Weekly Feature

2018-06-07 / Business

Wendel Companies hires Engineering Academy students to design promotional sign

Williamsville-based company Wendel was looking to create a product to display at trade shows and recently commissioned Engineering Academy students from the West Seneca Central School District to build it.

“I reached out to their teacher, Dave Kutina, and asked if this is something we could have the kids work on as a woodworking or engineering project,” said Adam Beyer, senior energy engineer and an alumnus of East Senior, Class of 2000.

“It was a really neat opportunity for the kids,” Kutina added. “Adam would supply the students with a dimension sketch showing them what he needed. Then they modeled it out [and] asked if it was what he had in mind.”

Kutina said Beyer signed off on the model and then the students made it.
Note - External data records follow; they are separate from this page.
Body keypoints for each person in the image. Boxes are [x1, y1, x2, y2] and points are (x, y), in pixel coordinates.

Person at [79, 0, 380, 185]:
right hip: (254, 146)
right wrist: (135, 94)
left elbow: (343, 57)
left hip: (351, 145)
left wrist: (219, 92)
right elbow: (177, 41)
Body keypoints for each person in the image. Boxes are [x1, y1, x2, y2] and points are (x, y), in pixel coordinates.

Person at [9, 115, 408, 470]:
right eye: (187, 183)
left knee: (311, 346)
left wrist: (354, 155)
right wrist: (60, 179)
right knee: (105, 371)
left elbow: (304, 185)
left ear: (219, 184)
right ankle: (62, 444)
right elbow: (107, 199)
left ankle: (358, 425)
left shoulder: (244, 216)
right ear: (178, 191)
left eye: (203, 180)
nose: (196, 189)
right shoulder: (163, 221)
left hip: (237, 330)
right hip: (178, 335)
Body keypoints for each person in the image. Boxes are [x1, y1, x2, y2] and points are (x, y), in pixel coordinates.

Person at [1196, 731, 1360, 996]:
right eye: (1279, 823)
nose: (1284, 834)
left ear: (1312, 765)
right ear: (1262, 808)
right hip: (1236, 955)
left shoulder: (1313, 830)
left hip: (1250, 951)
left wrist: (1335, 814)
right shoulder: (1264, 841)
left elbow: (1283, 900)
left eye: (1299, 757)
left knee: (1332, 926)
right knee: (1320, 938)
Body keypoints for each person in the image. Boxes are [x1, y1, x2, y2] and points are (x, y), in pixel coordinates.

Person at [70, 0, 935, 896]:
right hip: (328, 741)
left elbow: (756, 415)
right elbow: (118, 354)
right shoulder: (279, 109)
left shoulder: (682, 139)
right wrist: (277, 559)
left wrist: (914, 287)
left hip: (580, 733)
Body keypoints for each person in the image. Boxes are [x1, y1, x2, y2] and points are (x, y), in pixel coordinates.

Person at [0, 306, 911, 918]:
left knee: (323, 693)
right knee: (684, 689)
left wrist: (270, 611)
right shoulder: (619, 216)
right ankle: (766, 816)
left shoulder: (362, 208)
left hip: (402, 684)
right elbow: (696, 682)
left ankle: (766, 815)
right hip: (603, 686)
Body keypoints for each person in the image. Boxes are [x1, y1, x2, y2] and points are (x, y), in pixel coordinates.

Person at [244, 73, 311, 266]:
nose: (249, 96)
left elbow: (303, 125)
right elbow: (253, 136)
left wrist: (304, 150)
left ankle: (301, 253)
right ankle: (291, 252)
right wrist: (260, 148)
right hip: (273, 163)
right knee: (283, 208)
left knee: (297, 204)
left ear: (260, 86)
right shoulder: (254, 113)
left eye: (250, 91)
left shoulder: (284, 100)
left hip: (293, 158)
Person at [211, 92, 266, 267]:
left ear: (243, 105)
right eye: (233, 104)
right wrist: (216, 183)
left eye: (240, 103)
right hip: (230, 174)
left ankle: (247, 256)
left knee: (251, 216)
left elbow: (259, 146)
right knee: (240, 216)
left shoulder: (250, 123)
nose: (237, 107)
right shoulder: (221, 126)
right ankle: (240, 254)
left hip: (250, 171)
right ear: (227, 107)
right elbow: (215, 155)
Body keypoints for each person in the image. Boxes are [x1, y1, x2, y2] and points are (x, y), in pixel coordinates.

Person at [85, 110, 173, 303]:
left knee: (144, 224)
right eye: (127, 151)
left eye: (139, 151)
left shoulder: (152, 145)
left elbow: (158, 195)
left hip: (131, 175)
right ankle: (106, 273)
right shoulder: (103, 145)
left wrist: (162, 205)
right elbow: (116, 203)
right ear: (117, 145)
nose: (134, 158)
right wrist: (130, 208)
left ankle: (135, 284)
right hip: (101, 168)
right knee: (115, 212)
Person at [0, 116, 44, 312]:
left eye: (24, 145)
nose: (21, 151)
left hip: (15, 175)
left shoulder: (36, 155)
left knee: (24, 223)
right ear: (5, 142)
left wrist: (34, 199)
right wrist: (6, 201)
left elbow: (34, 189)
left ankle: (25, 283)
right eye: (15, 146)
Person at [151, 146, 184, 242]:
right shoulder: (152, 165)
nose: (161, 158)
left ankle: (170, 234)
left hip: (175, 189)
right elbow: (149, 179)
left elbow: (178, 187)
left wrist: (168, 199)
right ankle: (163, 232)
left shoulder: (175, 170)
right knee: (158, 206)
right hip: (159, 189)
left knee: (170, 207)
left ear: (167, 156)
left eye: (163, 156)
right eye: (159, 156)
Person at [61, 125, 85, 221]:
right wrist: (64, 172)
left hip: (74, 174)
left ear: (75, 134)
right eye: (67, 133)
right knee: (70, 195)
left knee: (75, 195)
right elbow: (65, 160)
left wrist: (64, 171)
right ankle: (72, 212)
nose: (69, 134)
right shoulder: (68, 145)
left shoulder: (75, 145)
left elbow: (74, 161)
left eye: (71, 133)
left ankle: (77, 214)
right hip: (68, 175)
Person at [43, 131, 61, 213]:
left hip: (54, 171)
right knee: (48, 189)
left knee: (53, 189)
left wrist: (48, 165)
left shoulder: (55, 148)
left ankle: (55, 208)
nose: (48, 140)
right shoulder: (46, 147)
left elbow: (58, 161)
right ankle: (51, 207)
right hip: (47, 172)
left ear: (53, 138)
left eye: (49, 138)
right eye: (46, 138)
Many of the students involved in crafting the display for the company are enrolled in the district’s Engineering Academy, a program in which Beyer serves as chairperson.

“I grew up in West Seneca and I like coming back and seeing what programs have developed,” he said. “I am always impressed with the students that come out of the academies. Even if they don’t pursue a job in engineering, the skills they get from problem solving and presenting are valuable in their life.”

Beyer recently visited East Senior with fellow East alum and Wendel employee Keith Krug to deliver a check for $500 to the Engineering Academy. They said it was more than providing a real-world work opportunity for the students. It was giving back to a school that helped them get to where they are today.

“I’ve always leaned towards science and technology,” said Krug, senior associate principal at the company. “Going through the program here set me up to go to college and focus in the engineering and technical side. Some of the hands-on applications that are practiced here in the district as well as the on-paper theoretical side really gave Adam and I a balance between hands-on and theoretical, which for us is proven to be valuable in our careers.”

The pair said they enjoyed walking around their alma mater.

“We were laughing on the way in. This is my first time back in a long time,” said Krug, who graduated in 1989. “It seems like there is a Class of ’89 photo up [on the wall], which we’re going to take a look at and laugh at my picture from that long ago. It’s weird walking through the halls you spent a lot of time in for a good part of your childhood.”